NewsBite

The science on boredom is in: Covid-19 has created an epidemic

Adults are meant to be engaged, active, busy, frantic, exhausted with effort — even though they spend a lot of time on Candy Crush. Picture: iStock
Adults are meant to be engaged, active, busy, frantic, exhausted with effort — even though they spend a lot of time on Candy Crush. Picture: iStock

It’s a good time to read about boredom, if only because so many books on the subject have been published during a period when boredom is state sanctioned.

We live in a time of jigsaw puzzles; when a flowering tree can attract a crowd; when dinner goes on at 5pm because there’s no point in waiting; and when you wake with the birds because you’ve already overslept.

Evidently, boredom is the new stress (source, The Science of Boredom) because no one wants to own up to it. Only kids are allowed to say they’re bored and they don’t do that often because that’s a cue for a parent to suggest chores. Adults are meant to be engaged, active, busy, frantic, exhausted with effort — even though they spend a lot of time on Candy Crush. Smart phones, btw, are the pacifiers of 21st-century statis.

According to the literature, boredom is a desire conundrum; that is, wanting to do something but not wanting to do anything. And what an elegant explanation for a condition that just feels like a lack of character.

Boredom always carries guilt. Parents make you feel it, teachers support the ethos at school and then bosses ensure you are fully engaged at work, employing engagement officers to make sure of it. Leisure has to be active and social. Couch time is crammed with streaming TV that you’re meant to debate with friends later. Daydreaming has been promoted to mindfulness, and have you noticed that the “rest” part of rest and recreation has been dropped?

This year the guilt is worse. You can’t complain of boredom because you could be dead. Or on a ventilator. You could be in Melbourne and, if they heard you complaining, they’d send a missile over the border (loaded with virus).

So, you read. And learn that there are measurements for boredom — the Boredom Proneness Scale — and these scales are tested by scientists who get people to watch videos of men hanging washing on a metal rack. I think that would be hilarious, but that might be my state of mind. (And yes, you heard right, there are boredom scientists, but you’ll probably never meet them because no one wants to invite them to a dinner party … And what do you do, Keith?)

The Sightgeist by Glen Le Lievre
The Sightgeist by Glen Le Lievre

But maybe we need experts who study why boredom exists, what it does to you and whether there’s a difference between boredom and ennui. There’s no argument really. Ennui is smarter, sexier and noir. But I’m not dressed for ennui. I’m just bored.

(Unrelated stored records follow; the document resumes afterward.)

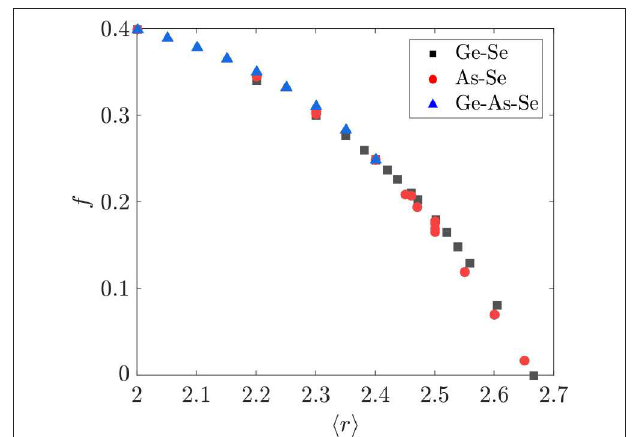
FIGURE 6 | Fractional degrees of freedom f as a function of average coordination number h r i . Composition ranges for the various systems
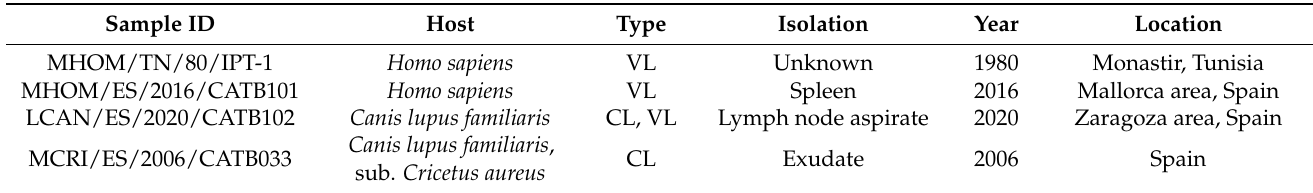
Four cultured L.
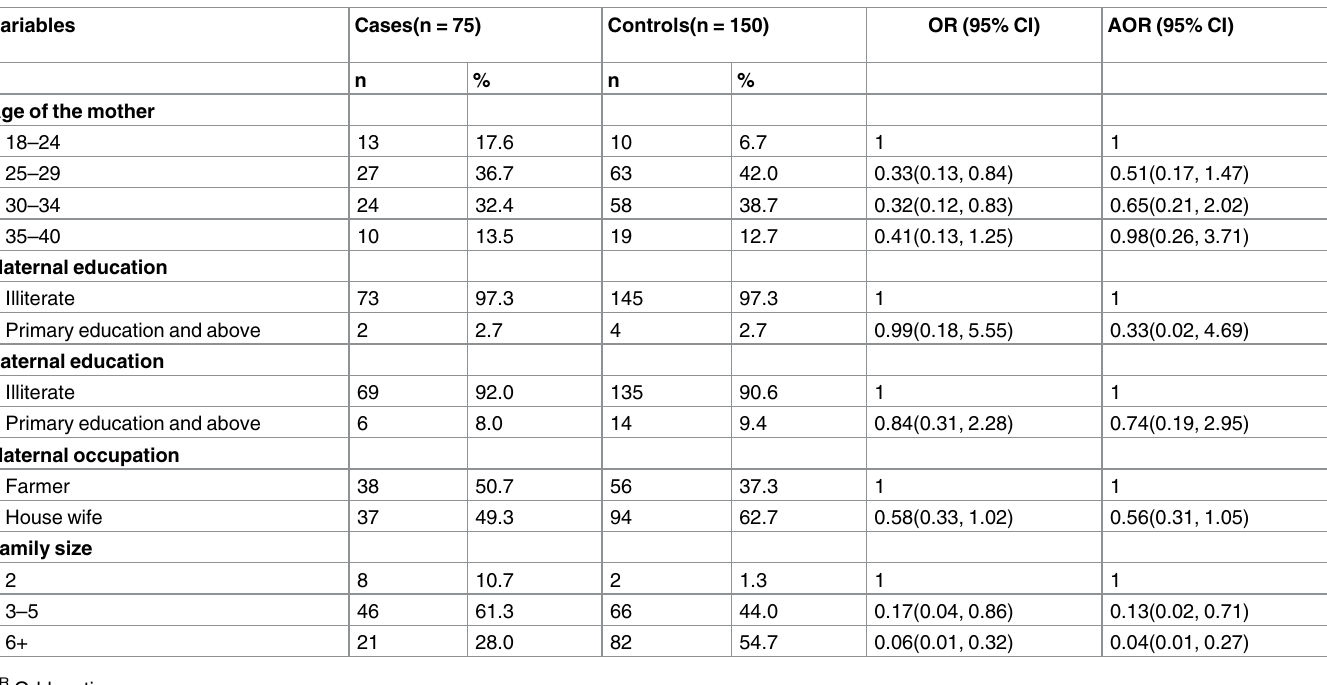
In this study, we found a significantly lower neonatal mortality rate compared to the national and Amahra Regional State estimates. Newborns in a family of two had a higher odd of death in the neonatal period as compared to those who were born in a family of three or more. Previ- ous history of neonatal mortality and number of delivery (parity) were independently associ- ated with neonatal death. Table 3. Socio-economic and demographic factors associated with neonatal mortality, West Gojam zone, Feb 2012 (n = 225).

While experts warn us to resist the temptation to “just kick back on the couch with a bag of chips” (how did they know?), the big question surrounding the state of statis, these moments of restless mindlessness, is whether it’s a precursor to action.

A recent book, Bored and Brilliant: How Spacing Out Can Unlock Your Most Productive and Creative Self, declares boredom is a gift. It jump-starts creativity, says the book. The outcome can be mind-blowing, it says. In tone alone, the book will get you off the couch.

But, if you move away from the dot-point approach to couch-mind, the only question that matters is — are you bored or are you a bore.

One is the state of sitting with boredom and the other is the act of creating boredom.

Bores stay in that moment forever, others want to escape as soon as possible. And let’s hope we’re the latter.

As soon as this moment, this day, this year passes, we will burst forth. We’ll be back into it, rested and recreated. We won’t look behind, except to say, goodbye 2020.